A meta-analysis on age-associated changes in blood DNA methylation: results from an original analysis pipeline for Infinium 450k data

Abstract

Aging is characterized by a profound remodeling of the epigenetic architecture in terms of DNA methylation patterns. To date the most effective tool to study genome wide DNA methylation changes is Infinium HumanMethylation450 BeadChip (Infinium 450k). Despite the wealth of tools for Infinium 450k analysis, the identification of the most biologically relevant DNA methylation changes is still challenging. Here we propose an analytical pipeline to select differentially methylated regions (DMRs), tailored on microarray architecture, which is highly effective in highlighting biologically relevant results. The pipeline groups microarray probes on the basis of their localization respect to CpG islands and genic sequences and, depending on probes density, identifies DMRs through a single-probe or a region-centric approach that considers the concomitant variation of multiple adjacent CpG probes. We successfully applied this analytical pipeline on 3 independent Infinium 450k datasets that investigated age-associated changes in blood DNA methylation. We provide a consensus list of genes that systematically vary in DNA methylation levels from 0 to 100 years and that have a potentially relevant role in the aging process.

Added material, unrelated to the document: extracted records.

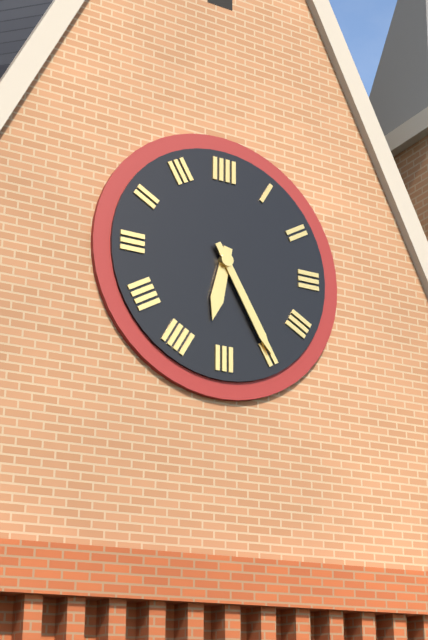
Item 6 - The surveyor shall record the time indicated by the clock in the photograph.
6:25
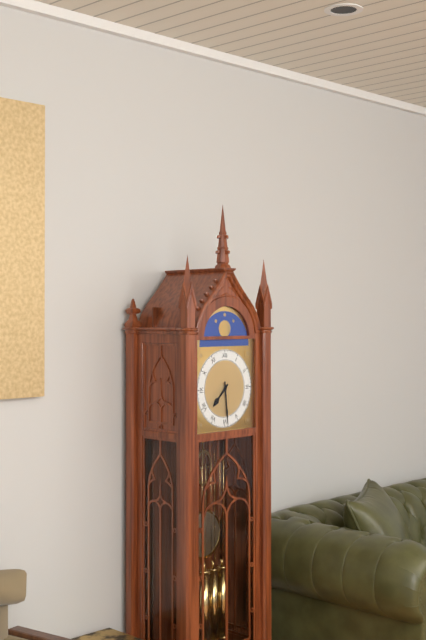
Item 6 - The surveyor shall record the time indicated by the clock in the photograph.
7:29
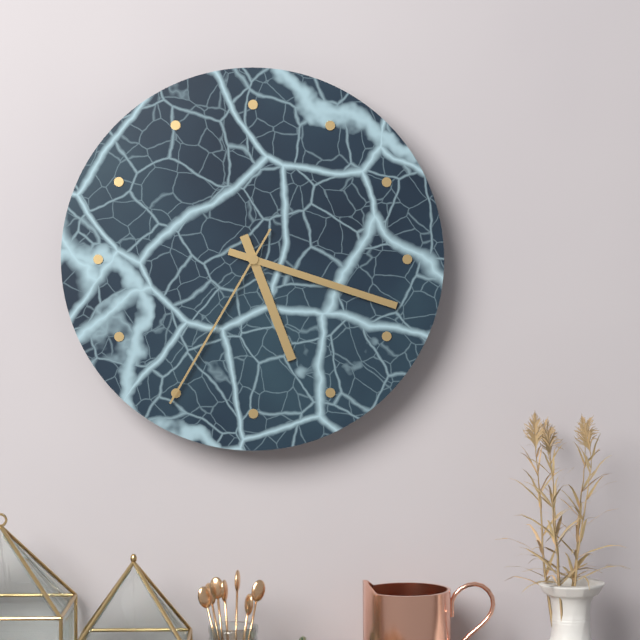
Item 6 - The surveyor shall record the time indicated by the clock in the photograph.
5:18:35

Figure 1. Infinium 450k probes classification and BOPs definition

(A) The 485577 probes included in the Illumina HumanMethylation450 BeadChip were divided in 4 classes on the basis of their genomic localization. (B) Graphic representation of how probes were grouped in BOPs. Probes mapping in the island and in the surrounding regions of the same CpG island were grouped in 5 functional units: probes in the N-Shelf of the island, probes in the N-Shore of the island, probes in the island, probes in the S-Shore of the island, probes in the S-Shelf of the island. Probes mapping in gene bodies were grouped on the basis of the gene in which they are located.

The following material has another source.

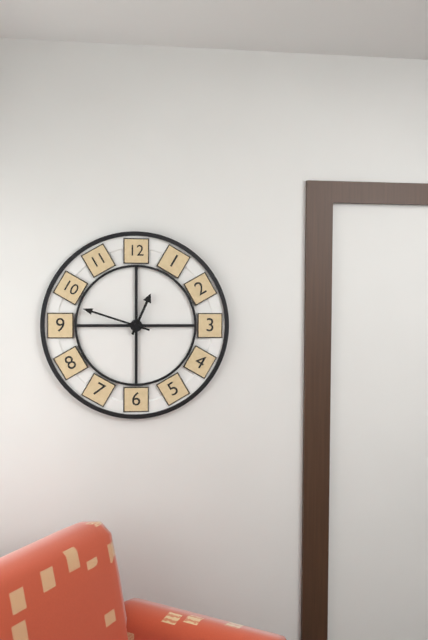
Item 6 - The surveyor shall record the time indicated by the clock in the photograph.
12:48
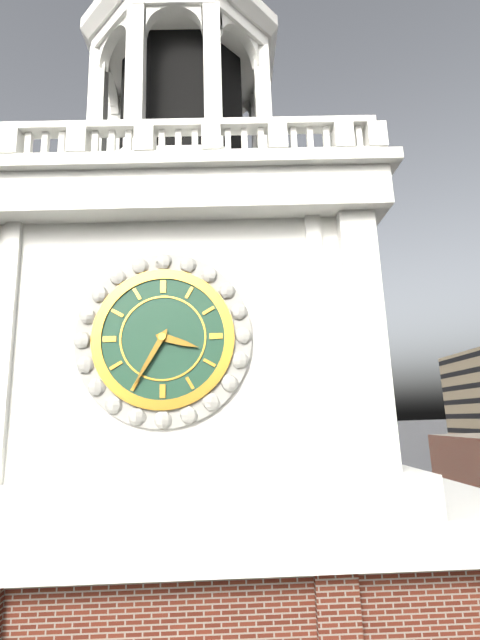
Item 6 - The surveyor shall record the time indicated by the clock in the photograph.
3:35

Figure 2. Characteristics of the BOPs belonging to different probe classes

(A) Numbers of BOPs and CpG probes in Class A, Class B and Class C. For Class A and Class B, subdivision in CpG islands, N-Shores, S-Shores, N-Shelves and S-Shelves is reported. In the lower part of the tables, descriptive statistics for the distribution of number of probes/BOP in the 3 Classes are reported. (B) Descriptive statistics for the distribution of mean bp distance between probes /BOP in the 3 Classes are reported.(C) Density distributions (upper panel) and frequency histograms (lower panels) of the mean bp distance between the probes/BOP.

Figure 3. Proposed analytical pipeline for Infinium 450k data

(A) Workflow for the use of single-probe or region-centric approaches on Infinium 450k data. (B) Graphical representation of the sliding window MANOVA used to normalize for BOPs lengths. CpG probes are represented as circles. The CpG probes considered in each round of MANOVA are highlighted in yellow. (C) Example of methylation values of CpG probes within a BOP. The BOP includes 22 CpG probes, 5 of which define a “bubble” of differential methylation between Group A and Group B. The p-value derived from MANOVA on this BOP is 2.70*10e-11. We hypothesized to have a shorter BOP including only the 5 CpG probes differentially methylated between Group A and Group B, plus a probe on both the sites whose methylation level is comparable between the two samples. In this case, although the extent of the bubble of differentially methylation is the same of the longer BOP, the p-value derived from MANOVA is lower, equal to 8.64*10e-14. This simple example shows that if we do not normalize for the length of the BOP, short BOPs tend to rank at higher positions than long BOPs.

Figure 4. Number of significant CpG probes per significant BOP

For each dataset, the boxplot reports the –log₁₀(q-value) of each significant Class A BOP (MANOVA analysis) against the number of significant CpG probes (q-value < 0.05, ANOVA analysis) included in each BOP.

Figure 5. The region-centric approach increases the common findings between the 3 datasets

(A) Intersection between the results provided by Hannum et al. and Heyn et al. (left panel) and between the results of the region-centric approach on the two datasets. (B) Intersection between a progressively increasing number of top ranking features (BOPs for the region-centric analysis, CpG probes for the single-probe analysis) in the three datasets.

Figure 6. Examples of DNA methylation profiles of selected age-associated BOPs

6 of the 42 selected BOPs are reported as an example. Mean methylation values in 10 age classes are reported for each CpG probe within the selected BOPs. For each BOP, beta-values from D1, D2 and D3 were joined together.